> Dataset entries
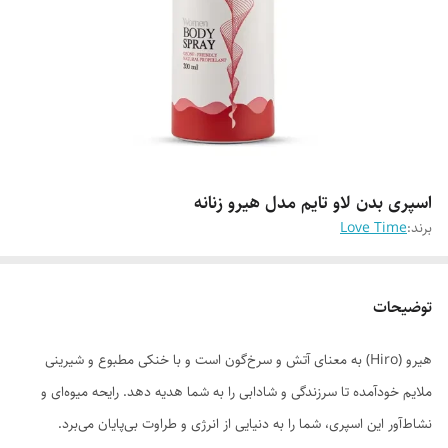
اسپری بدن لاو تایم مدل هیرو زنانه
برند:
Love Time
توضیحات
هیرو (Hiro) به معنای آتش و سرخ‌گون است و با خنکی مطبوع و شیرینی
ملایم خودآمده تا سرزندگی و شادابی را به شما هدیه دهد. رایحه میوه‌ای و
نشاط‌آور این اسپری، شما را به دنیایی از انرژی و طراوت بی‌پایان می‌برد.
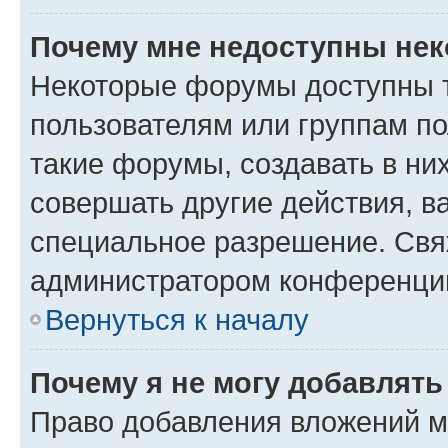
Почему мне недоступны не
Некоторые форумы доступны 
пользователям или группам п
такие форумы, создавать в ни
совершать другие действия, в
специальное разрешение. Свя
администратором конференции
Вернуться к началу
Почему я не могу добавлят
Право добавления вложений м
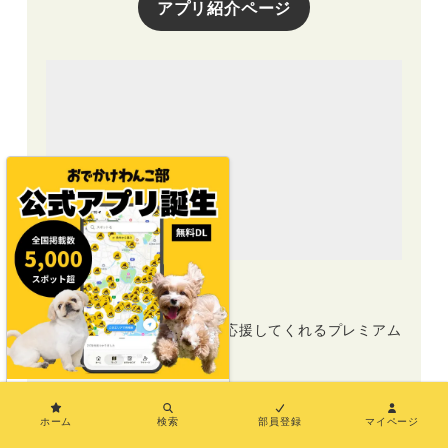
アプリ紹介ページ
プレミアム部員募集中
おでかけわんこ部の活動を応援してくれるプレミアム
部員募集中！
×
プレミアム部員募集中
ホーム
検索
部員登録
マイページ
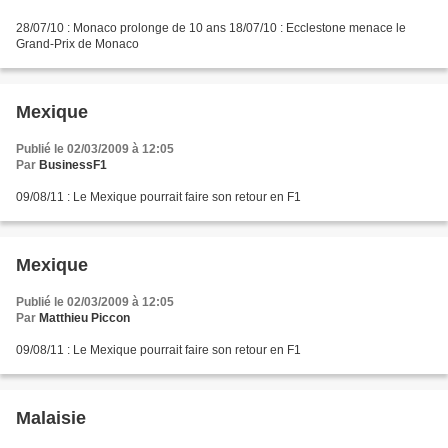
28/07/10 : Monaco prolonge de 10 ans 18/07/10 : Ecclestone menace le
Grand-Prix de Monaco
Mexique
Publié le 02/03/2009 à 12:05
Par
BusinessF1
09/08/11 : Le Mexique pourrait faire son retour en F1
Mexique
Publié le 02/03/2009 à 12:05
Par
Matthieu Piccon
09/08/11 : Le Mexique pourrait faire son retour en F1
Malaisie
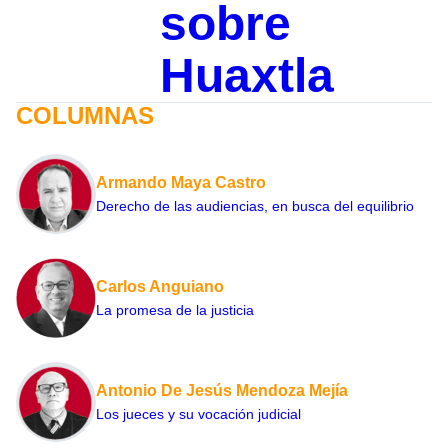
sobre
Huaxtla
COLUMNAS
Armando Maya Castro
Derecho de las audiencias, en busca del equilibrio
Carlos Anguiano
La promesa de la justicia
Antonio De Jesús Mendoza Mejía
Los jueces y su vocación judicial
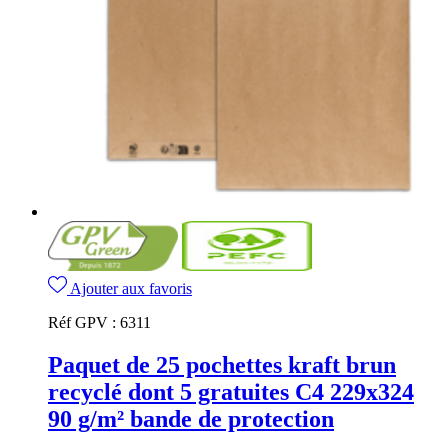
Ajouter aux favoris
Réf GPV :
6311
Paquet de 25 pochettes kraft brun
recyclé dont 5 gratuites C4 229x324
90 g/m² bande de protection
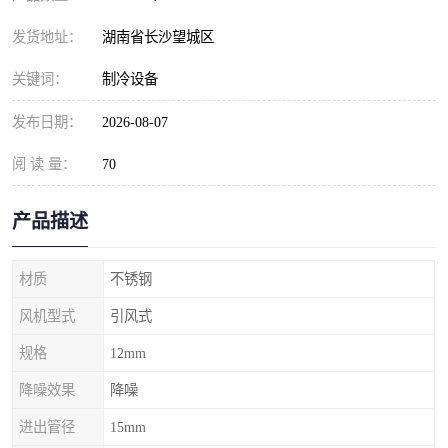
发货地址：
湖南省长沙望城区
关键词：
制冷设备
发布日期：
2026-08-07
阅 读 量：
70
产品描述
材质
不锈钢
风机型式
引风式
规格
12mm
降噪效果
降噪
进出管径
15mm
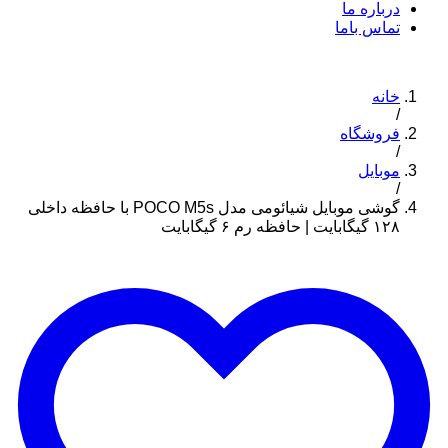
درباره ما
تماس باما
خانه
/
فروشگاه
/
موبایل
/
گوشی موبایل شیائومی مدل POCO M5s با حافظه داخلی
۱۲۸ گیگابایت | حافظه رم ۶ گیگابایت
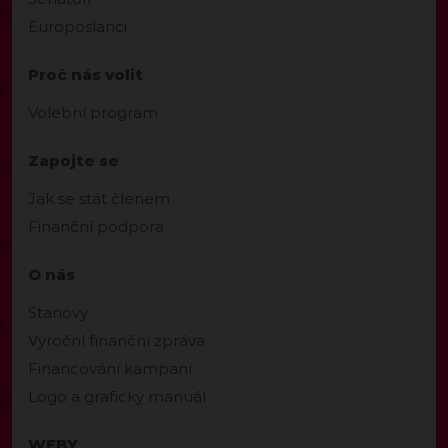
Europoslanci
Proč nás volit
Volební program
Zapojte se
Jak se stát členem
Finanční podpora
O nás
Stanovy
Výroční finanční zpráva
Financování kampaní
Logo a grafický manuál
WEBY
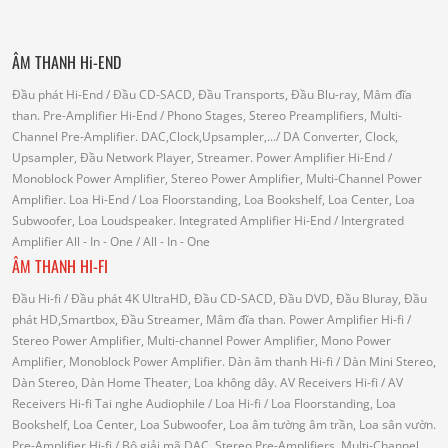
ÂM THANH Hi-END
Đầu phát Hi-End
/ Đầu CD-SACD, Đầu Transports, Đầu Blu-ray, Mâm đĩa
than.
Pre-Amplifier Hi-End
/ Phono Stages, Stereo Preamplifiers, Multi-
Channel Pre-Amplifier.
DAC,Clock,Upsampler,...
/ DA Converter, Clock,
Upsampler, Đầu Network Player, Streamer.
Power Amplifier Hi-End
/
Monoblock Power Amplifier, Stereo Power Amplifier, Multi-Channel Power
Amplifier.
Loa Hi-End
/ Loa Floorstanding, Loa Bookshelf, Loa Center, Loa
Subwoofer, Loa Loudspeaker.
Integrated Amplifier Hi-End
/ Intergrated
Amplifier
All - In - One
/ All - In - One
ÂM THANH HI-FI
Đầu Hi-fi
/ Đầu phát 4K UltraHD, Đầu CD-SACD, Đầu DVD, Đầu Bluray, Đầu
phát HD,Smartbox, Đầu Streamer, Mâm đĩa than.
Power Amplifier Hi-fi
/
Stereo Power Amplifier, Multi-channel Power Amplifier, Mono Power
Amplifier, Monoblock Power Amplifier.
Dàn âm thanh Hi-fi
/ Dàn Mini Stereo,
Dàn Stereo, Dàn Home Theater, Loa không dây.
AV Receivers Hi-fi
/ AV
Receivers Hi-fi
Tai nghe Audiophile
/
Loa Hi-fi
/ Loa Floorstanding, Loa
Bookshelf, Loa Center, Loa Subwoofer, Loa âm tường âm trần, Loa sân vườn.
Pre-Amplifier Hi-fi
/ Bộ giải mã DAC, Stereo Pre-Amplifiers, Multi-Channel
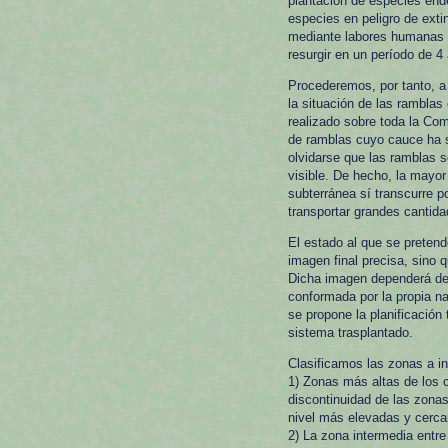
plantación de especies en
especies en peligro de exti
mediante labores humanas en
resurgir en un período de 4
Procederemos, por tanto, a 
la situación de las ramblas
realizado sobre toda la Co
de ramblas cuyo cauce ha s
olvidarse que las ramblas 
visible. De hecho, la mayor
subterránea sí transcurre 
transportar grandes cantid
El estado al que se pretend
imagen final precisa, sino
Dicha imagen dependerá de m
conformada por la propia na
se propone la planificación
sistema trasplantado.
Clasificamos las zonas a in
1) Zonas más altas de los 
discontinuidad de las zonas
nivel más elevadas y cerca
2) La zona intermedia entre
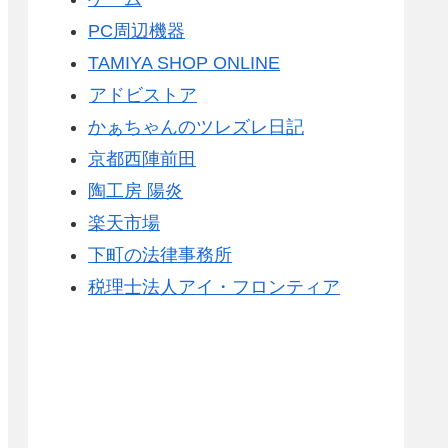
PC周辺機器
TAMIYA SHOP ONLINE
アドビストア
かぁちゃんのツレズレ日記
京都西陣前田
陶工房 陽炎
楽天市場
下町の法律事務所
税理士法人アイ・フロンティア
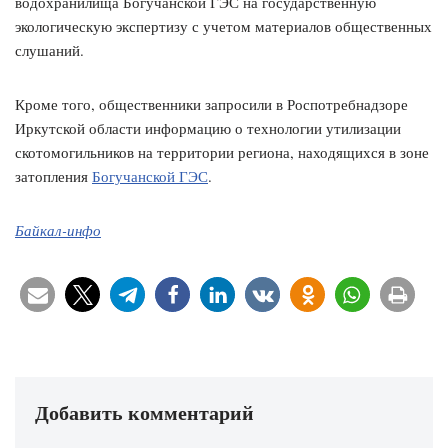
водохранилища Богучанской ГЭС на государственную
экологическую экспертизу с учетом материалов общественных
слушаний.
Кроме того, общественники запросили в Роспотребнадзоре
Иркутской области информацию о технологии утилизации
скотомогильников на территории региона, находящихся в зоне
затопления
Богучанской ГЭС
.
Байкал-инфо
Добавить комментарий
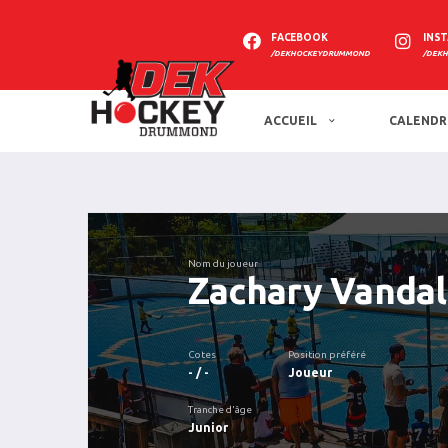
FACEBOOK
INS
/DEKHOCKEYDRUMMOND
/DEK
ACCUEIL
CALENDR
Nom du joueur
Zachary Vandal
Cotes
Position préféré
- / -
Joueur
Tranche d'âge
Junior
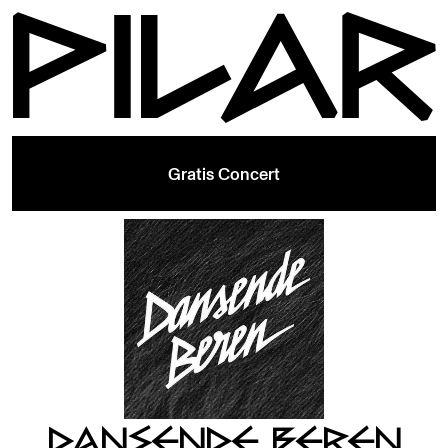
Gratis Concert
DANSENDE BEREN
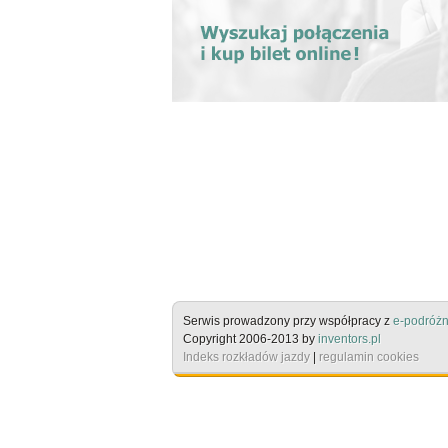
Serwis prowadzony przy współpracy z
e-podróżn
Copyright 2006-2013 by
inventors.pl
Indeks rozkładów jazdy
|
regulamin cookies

> Task directions
Without copying the pictures, transcribe the entries exactly.

> Response to this task
اسپری بدن لاو تایم مدل هیرو زنانه
برند:
Love Time
توضیحات
هیرو (Hiro) به معنای آتش و سرخ‌گون است و با خنکی مطبوع و شیرینی
ملایم خودآمده تا سرزندگی و شادابی را به شما هدیه دهد. رایحه میوه‌ای و
نشاط‌آور این اسپری، شما را به دنیایی از انرژی و طراوت بی‌پایان می‌برد.
Почему мне недоступны не
Некоторые форумы доступны 
пользователям или группам п
такие форумы, создавать в ни
совершать другие действия, в
специальное разрешение. Свя
администратором конференции
Вернуться к началу
Почему я не могу добавлят
Право добавления вложений м
アプリ紹介ページ
プレミアム部員募集中
おでかけわんこ部の活動を応援してくれるプレミアム
部員募集中！
×
プレミアム部員募集中
ホーム
検索
部員登録
マイページ
28/07/10 : Monaco prolonge de 10 ans 18/07/10 : Ecclestone menace le
Grand-Prix de Monaco
Mexique
Publié le 02/03/2009 à 12:05
Par
BusinessF1
09/08/11 : Le Mexique pourrait faire son retour en F1
Mexique
Publié le 02/03/2009 à 12:05
Par
Matthieu Piccon
09/08/11 : Le Mexique pourrait faire son retour en F1
Malaisie
sobre
Huaxtla
COLUMNAS
Armando Maya Castro
Derecho de las audiencias, en busca del equilibrio
Carlos Anguiano
La promesa de la justicia
Antonio De Jesús Mendoza Mejía
Los jueces y su vocación judicial
Ajouter aux favoris
Réf GPV :
6311
Paquet de 25 pochettes kraft brun
recyclé dont 5 gratuites C4 229x324
90 g/m² bande de protection
发货地址：
湖南省长沙望城区
关键词：
制冷设备
发布日期：
2026-08-07
阅 读 量：
70
产品描述
材质
不锈钢
风机型式
引风式
规格
12mm
降噪效果
降噪
进出管径
15mm
درباره ما
تماس باما
خانه
/
فروشگاه
/
موبایل
/
گوشی موبایل شیائومی مدل POCO M5s با حافظه داخلی
۱۲۸ گیگابایت | حافظه رم ۶ گیگابایت
Europoslanci
Proč nás volit
Volební program
Zapojte se
Jak se stát členem
Finanční podpora
O nás
Stanovy
Výroční finanční zpráva
Financování kampaní
Logo a grafický manuál
WEBY
ÂM THANH Hi-END
Đầu phát Hi-End
/ Đầu CD-SACD, Đầu Transports, Đầu Blu-ray, Mâm đĩa
than.
Pre-Amplifier Hi-End
/ Phono Stages, Stereo Preamplifiers, Multi-
Channel Pre-Amplifier.
DAC,Clock,Upsampler,...
/ DA Converter, Clock,
Upsampler, Đầu Network Player, Streamer.
Power Amplifier Hi-End
/
Monoblock Power Amplifier, Stereo Power Amplifier, Multi-Channel Power
Amplifier.
Loa Hi-End
/ Loa Floorstanding, Loa Bookshelf, Loa Center, Loa
Subwoofer, Loa Loudspeaker.
Integrated Amplifier Hi-End
/ Intergrated
Amplifier
All - In - One
/ All - In - One
ÂM THANH HI-FI
Đầu Hi-fi
/ Đầu phát 4K UltraHD, Đầu CD-SACD, Đầu DVD, Đầu Bluray, Đầu
phát HD,Smartbox, Đầu Streamer, Mâm đĩa than.
Power Amplifier Hi-fi
/
Stereo Power Amplifier, Multi-channel Power Amplifier, Mono Power
Amplifier, Monoblock Power Amplifier.
Dàn âm thanh Hi-fi
/ Dàn Mini Stereo,
Dàn Stereo, Dàn Home Theater, Loa không dây.
AV Receivers Hi-fi
/ AV
Receivers Hi-fi
Tai nghe Audiophile
/
Loa Hi-fi
/ Loa Floorstanding, Loa
Bookshelf, Loa Center, Loa Subwoofer, Loa âm tường âm trần, Loa sân vườn.
Pre-Amplifier Hi-fi
/ Bộ giải mã DAC, Stereo Pre-Amplifiers, Multi-Channel
plantación de especies en
especies en peligro de exti
mediante labores humanas en
resurgir en un período de 4
Procederemos, por tanto, a 
la situación de las ramblas
realizado sobre toda la Co
de ramblas cuyo cauce ha s
olvidarse que las ramblas 
visible. De hecho, la mayor
subterránea sí transcurre 
transportar grandes cantid
El estado al que se pretend
imagen final precisa, sino
Dicha imagen dependerá de m
conformada por la propia na
se propone la planificación
sistema trasplantado.
Clasificamos las zonas a in
1) Zonas más altas de los 
discontinuidad de las zonas
nivel más elevadas y cerca
2) La zona intermedia entre
PC周辺機器
TAMIYA SHOP ONLINE
アドビストア
かぁちゃんのツレズレ日記
京都西陣前田
陶工房 陽炎
楽天市場
下町の法律事務所
税理士法人アイ・フロンティア
водохранилища Богучанской ГЭС на государственную
экологическую экспертизу с учетом материалов общественных
слушаний.
Кроме того, общественники запросили в Роспотребнадзоре
Иркутской области информацию о технологии утилизации
скотомогильников на территории региона, находящихся в зоне
затопления
Богучанской ГЭС
.
Байкал-инфо
Добавить комментарий
FACEBOOK
INS
/DEKHOCKEYDRUMMOND
/DEK
ACCUEIL
CALENDR
Nom du joueur
Zachary Vandal
Cotes
Position préféré
- / -
Joueur
Tranche d'âge
Junior
Gratis Concert
DANSENDE BEREN
Serwis prowadzony przy współpracy z
e-podróżn
Copyright 2006-2013 by
inventors.pl
Indeks rozkładów jazdy
|
regulamin cookies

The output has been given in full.